When an AI agent generates an image or writes a post, where does it go? The asset interceptor pattern ensures nothing gets lost in the chat.

Inside the Asset Interceptor: How Agent Outputs Become Your Library

Every AI agent that generates content has the same problem: outputs live in the chat. A beautiful LinkedIn carousel, a generated hero image, a competitive analysis report — all buried in a conversation thread, inaccessible to anyone who didn't witness the run.

The asset interceptor pattern solves this by treating tool outputs as first-class artifacts, not chat messages.

The Problem with Chat-as-Storage

Chat history is optimized for conversation flow, not retrieval. After a dozen workflow runs, finding a specific generated image means scrolling through tool calls, error messages, and user approvals.

Worse, chat is ephemeral in many AI frameworks. Context windows have limits; older messages get truncated. An output from three runs ago might simply be gone.

Assets need a separate home.

How the Interceptor Works

The interceptor sits between the tool execution layer and the message saving layer. Every time an agent completes a tool call, the interceptor checks:

  1. Is this tool in the asset registry? (e.g., generate_image, format_post, generate_report)
  2. Did the call succeed with a non-empty output?
  3. Has this exact output already been saved? (deduplication by content hash)

If all three pass, the interceptor extracts the relevant fields from the tool output and writes a row to the assets table — without any instruction from the LLM.
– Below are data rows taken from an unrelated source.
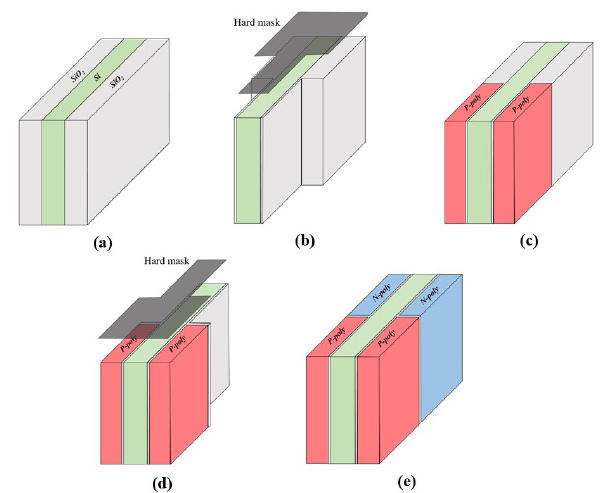
Figure 2. Fabrication process used for the proposed FBFET structure: ( a ) channel and gate oxide re- gion formation , ( b ) double P-poly gate patterning using hard mask, ( c ) double P-poly gate deposition, ( d ) double N-poly gate patterning using hard mask, ( e ) double N-poly gate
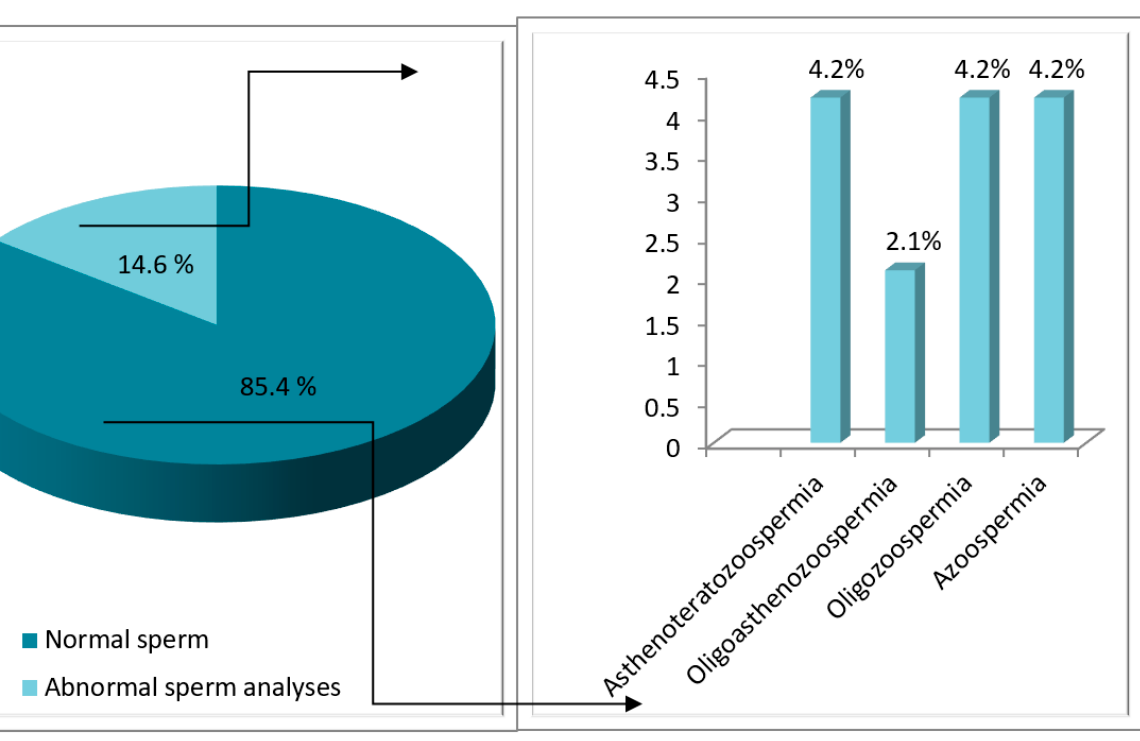
Figure 1. Distribution of HD patients according to spermogram findings prior to treatment. A statistically significant correlation is registered between spermogram findings (nor- mal and pathological) and the initial erythrocyte sedimentation rate (ESR) values below and over 50 (Pearson chi-square= 8.58261, p = 0.003394), showing that 85% of the patients with an abnormality in the spermogram before treatment also had elevated ESRs above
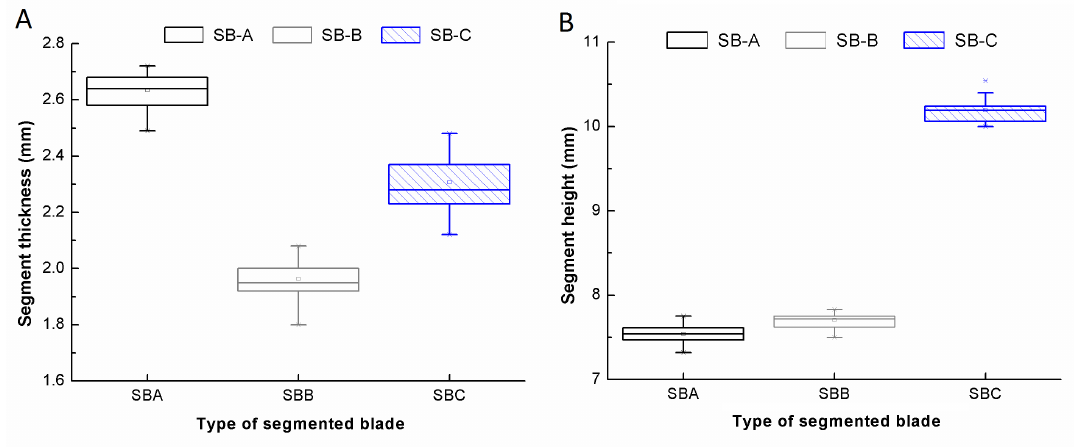
Figure 1. Boxplot of the: thickness ( A ); and height ( B ) of the cutting segments for each type of diamond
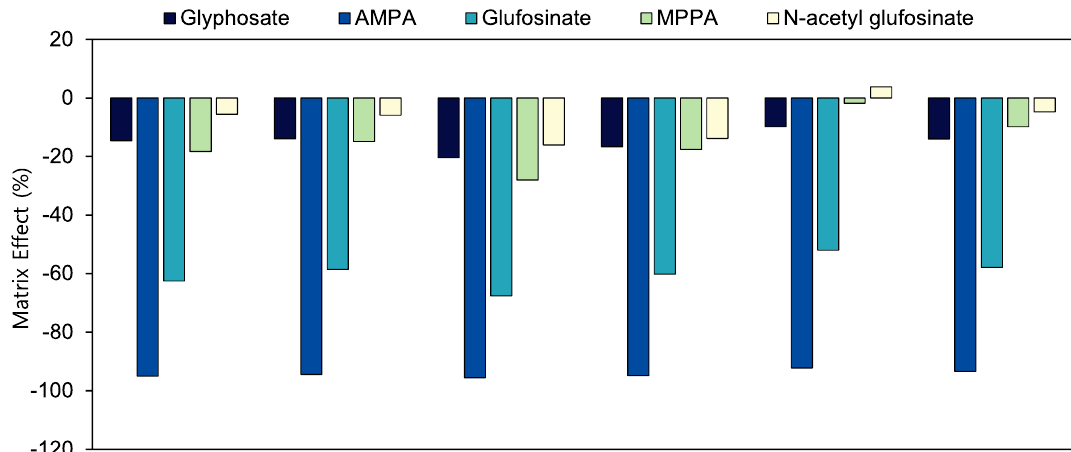
Figure 5. Matrix effects of glyphosate aminomethylphosphonic acid (AMPA), glufosinate, 3-methylphosphinico-propionic acid (MMPA), and N -acetyl glufosinate obtained after seven different cleanup procedures were performed after sample extraction with DW (15 mL) acidified with 100 µL formic acid and MeCN (5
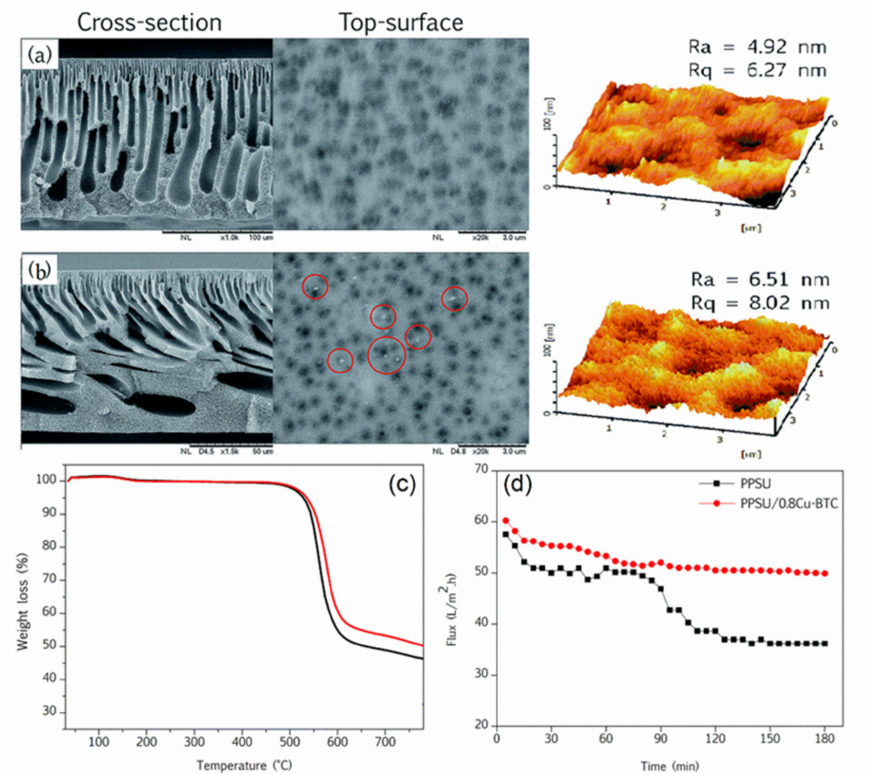
Figure 10. PPSU membranes embedded with Cu-BTC; SEM images of cross-section, top surface and 3D AFM images: ( a ) PPSU; ( b ) PPSU/Cu-BTC; ( c ) TGA curves; ( d ) flux profile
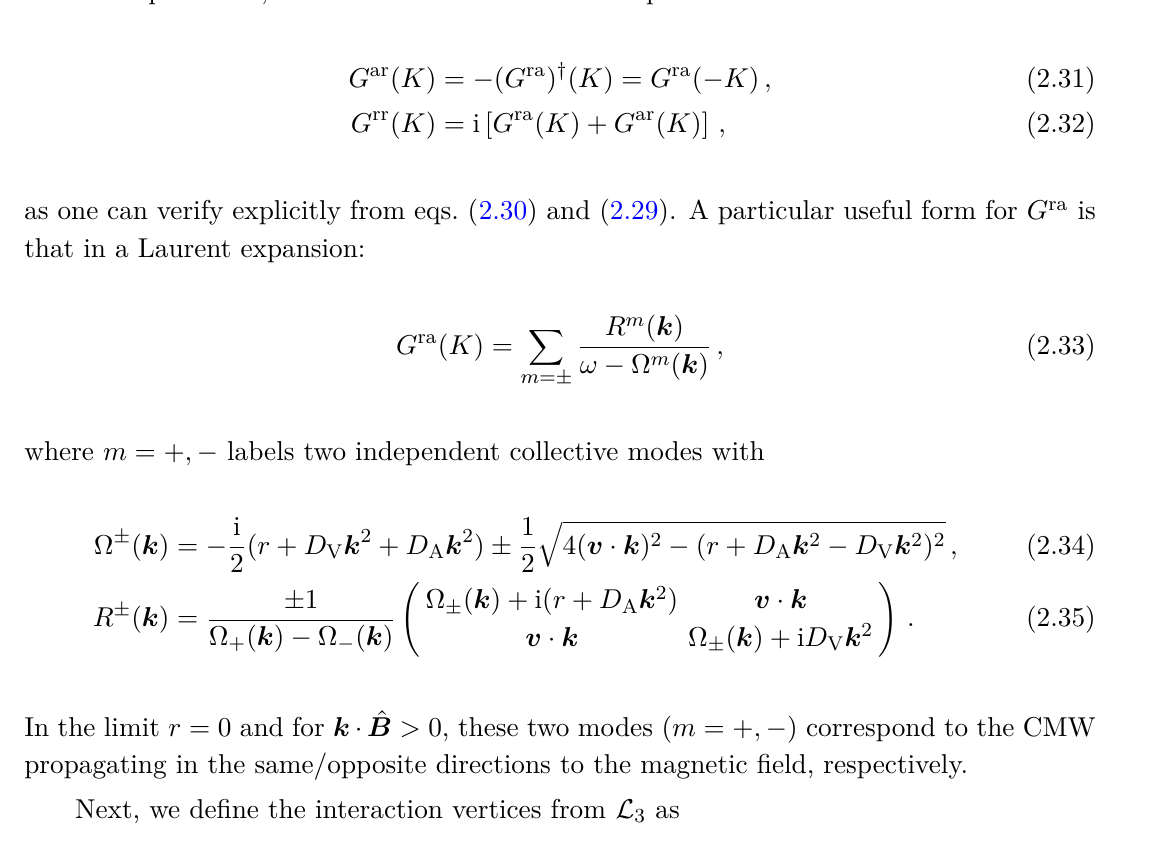
Figure 1 . Diagrammatic representations of (a) G ra The solid and dotted lines correspond to λ (r-field) and ψ (a-field),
// Simplified interceptor logic
for (const result of toolResults) {
  const extractor = ASSET_EXTRACTORS[result.toolName];
  if (!extractor) continue;
 
  const asset = extractor(result.output);
  if (!asset) continue;
 
  await db.insert(assets).values({
    teamId,
    type: asset.type,
    title: asset.title,
    content: asset.content,
    metadata: asset.metadata,
  });
}

The LLM never knows this happened. It doesn't need to.

The Asset Registry

Each tool that produces a saveable output registers an extractor function — a pure transform from tool output to asset row.

ToolAsset typeWhat's saved
format_postsocial_postThe post copy, platform, hashtags
generate_imageimageThe image URL
generate_outlinepost_outlineThe structured outline
generate_reportreportThe full markdown report

Adding a new asset type means writing a new extractor and registering it. Nothing else changes.

Deduplication

Workflows often retry steps. Without deduplication, the same image or post gets saved multiple times. The interceptor uses a content hash — a short SHA of the asset content — to skip duplicates.

This also handles approval retries gracefully. If an agent re-generates a post because the user rejected the first draft, the second version gets its own hash and saves cleanly.

Searching Your Library

Once assets are rows in a database, the full power of SQL is available:

  • Filter by type, date range, or workflow
  • Full-text search across titles and content
  • Download any asset at any time, even if the original run is long gone

This is the payoff of the interceptor pattern: you get a searchable, permanent library of everything your agents have ever produced, with zero effort from the agent itself.